Parecería pues que, apelando a la razón, defender el derecho a la alegría nos abocaría ahora a una ensoñación, a una utopía lejana, a un nolugar inalcanzable si tomamos como punto de partida este paradójico presente que, sin embargo, se antoja como la antesala de un inminente amanecer distópico.
Para el diccionario de la RAE el término “distopía” se define como representación ficticia de una sociedad futura de característica negativas causantes de la alienación humana. Esta detallada descripción, no obstante y parafraseando a Juan de Mairena -el célebre profesor apócrifo retratado por Antonio Machado-, podríamos simplificarla al ponerla en lenguaje poético definiendo la distopía como algo parecido a un futuro chungo. Un terrible mañana que parece que nos aguarda, como un ratero amenazante, acechando a la vuelta de la esquina.
Utopía y distopía invocan igualmente al porvenir. Sin embargo, la primera se basa en la esperanza y la segunda en el miedo. La primera, siguiendo a Galeano -de nuevo la poesía- está en el horizonte y nos sirve para caminar. La segunda, por el contrario, se entierra en el abismo y nos impele a retroceder, a renunciar, a claudicar.
Distopía y utopía beben ambas del presente. Se proyectan, en negativo o en positivo, desde el hoy hasta el mañana. Por eso mismo -de nuevo Machado- conviene recordar aquello de que hoy es siempre todavía. Nada está escrito aún. Somos seres que, si bien es cierto que nacemos comenzados, estamos abiertos a diferentes finales. Y todo puede cambiar rápida y súbitamente. Por ese motivo, y aunque resulte difícil sustraerse a la sugerente y socorrida metáfora de la vida como partida de ajedrez -puro intelecto ajeno al azar-, nuestro día a día se asemeja más a la incertidumbre del boxeo, gráfica y contundentemente resumida en aquella célebre sentencia del campeón de los pesos pesados Mike Tyson: todo el mundo tiene un plan hasta que le doy el primer puñetazo. La vida como un mapa del tesoro en el que no se han dibujado las minas escondidas aleatoriamente cada pocos metros.

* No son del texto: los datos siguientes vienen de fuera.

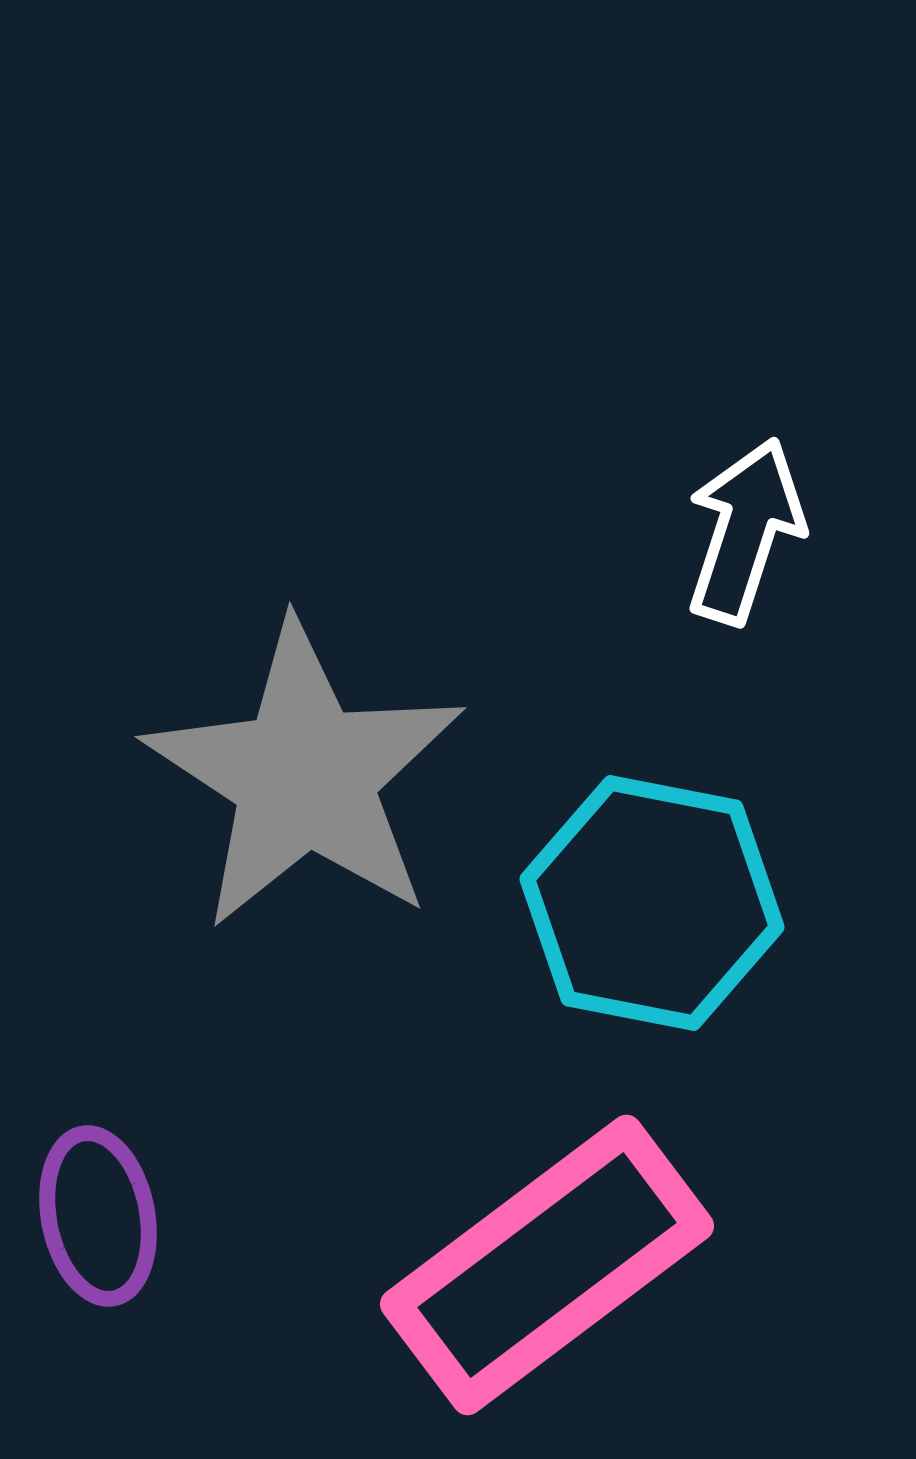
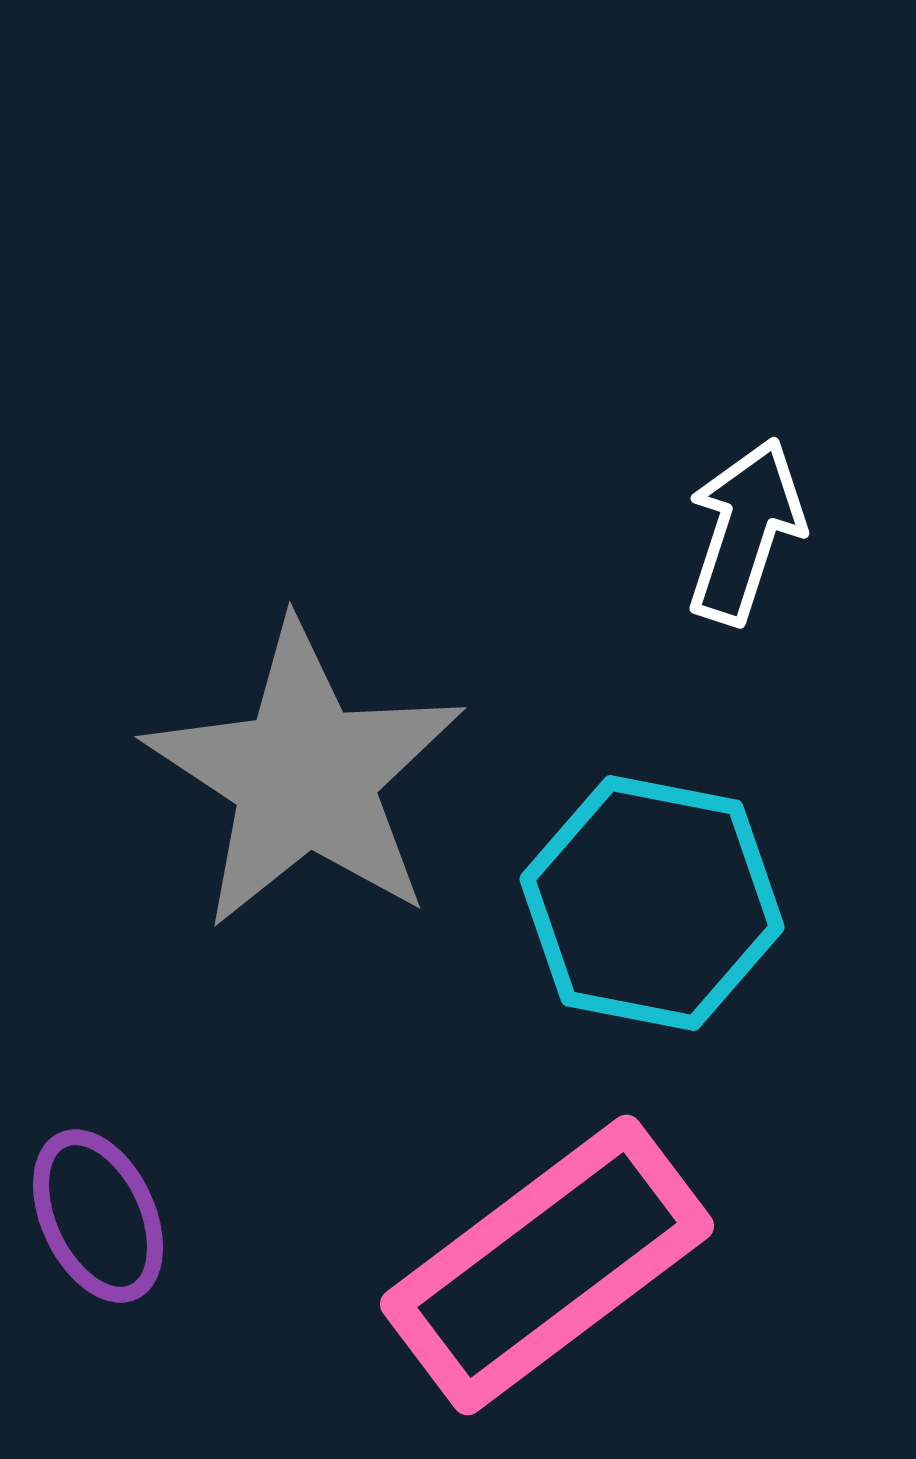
purple ellipse: rotated 14 degrees counterclockwise
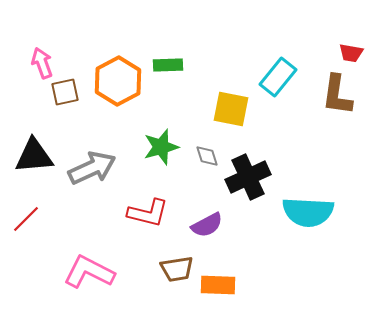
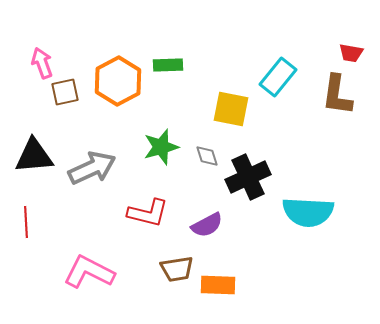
red line: moved 3 px down; rotated 48 degrees counterclockwise
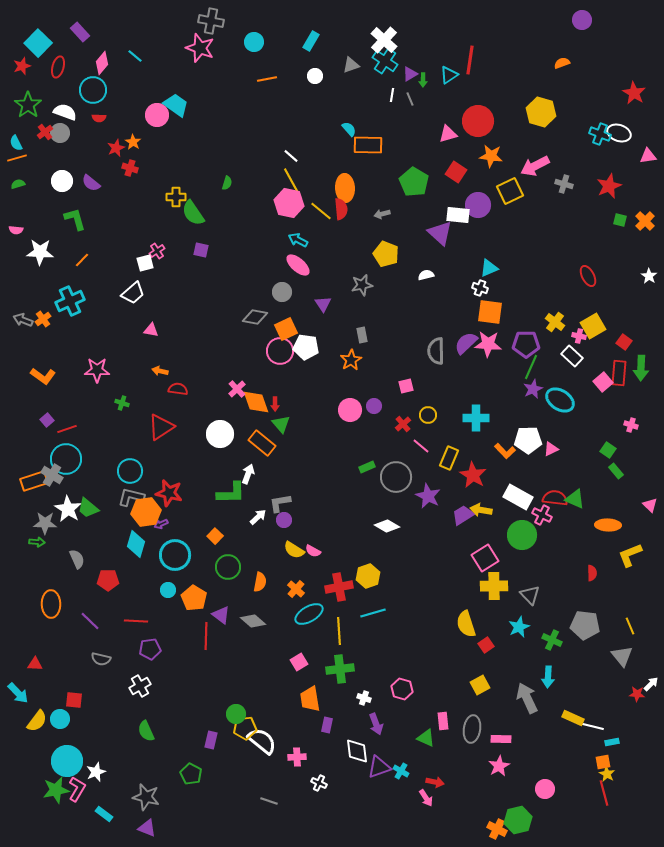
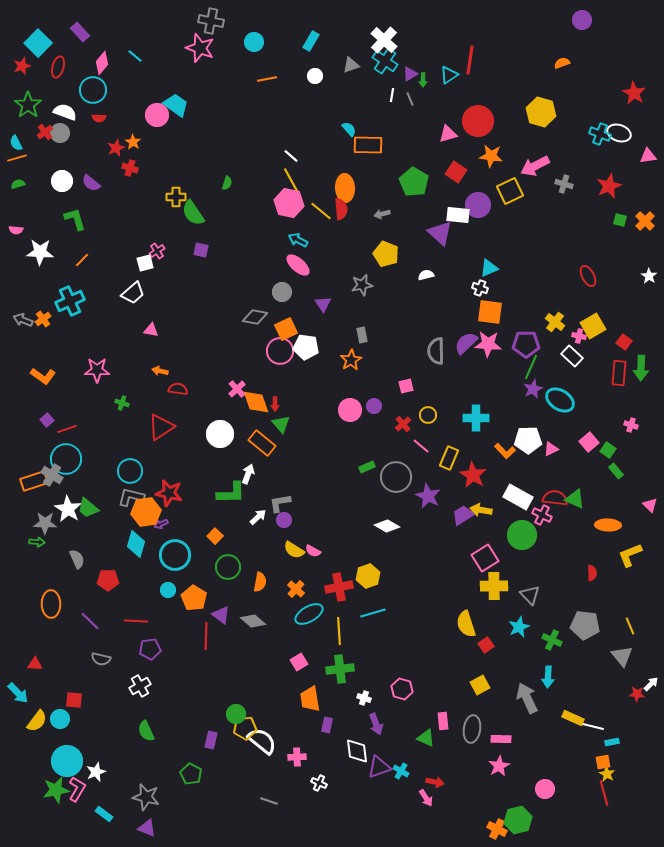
pink square at (603, 382): moved 14 px left, 60 px down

Sin embargo, los golpes azarosos caen dentro de la esfera de la historia y aquí, como se ha dicho, abogamos por la poesía y su justa redención del pasado y su lúcida y tierna mirada hacia el futuro. Y es que, como susurran los versos de Cristina Peris Rossi en el amor y en el boxeo, todo es cuestión de distancia. Tomar distancia, en ocasiones retroceder, y proyectarse, desde hoy, hacia un mañana más decente, menos doloroso, mucho más acogedor.

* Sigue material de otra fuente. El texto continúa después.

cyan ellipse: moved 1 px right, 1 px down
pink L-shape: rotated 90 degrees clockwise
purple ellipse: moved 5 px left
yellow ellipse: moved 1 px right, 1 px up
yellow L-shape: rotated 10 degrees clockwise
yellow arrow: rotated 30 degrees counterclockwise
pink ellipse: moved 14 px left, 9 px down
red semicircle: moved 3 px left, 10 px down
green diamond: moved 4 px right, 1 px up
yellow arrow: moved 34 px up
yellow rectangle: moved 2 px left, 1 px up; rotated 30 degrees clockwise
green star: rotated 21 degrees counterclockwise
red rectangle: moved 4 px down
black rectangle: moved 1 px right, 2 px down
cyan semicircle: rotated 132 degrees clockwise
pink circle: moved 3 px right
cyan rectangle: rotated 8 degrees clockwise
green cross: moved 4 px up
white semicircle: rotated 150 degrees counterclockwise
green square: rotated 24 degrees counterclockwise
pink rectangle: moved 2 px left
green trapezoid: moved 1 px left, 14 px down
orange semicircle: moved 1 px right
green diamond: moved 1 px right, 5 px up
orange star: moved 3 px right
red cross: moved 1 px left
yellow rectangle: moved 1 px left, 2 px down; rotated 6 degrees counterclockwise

Defender la alegría, o la utopía, y estar dispuesto a hermanar la poesía con la vida no son aspiraciones ingenuas, cursis o hueras. Son un puro ejercicio de realismo. No lo digo yo -deseoso a pesar de todo de un mejor año- nos lo enseñó Julio Anguita -¿Ven? La poesía también puede rimar con la política- cuando escribió que el realismo no es claudicar ante lo existente sino crear un proyecto desde las enseñanzas mismas de la realidad.
2022: Salud, Alegría, Justicia y Poesía.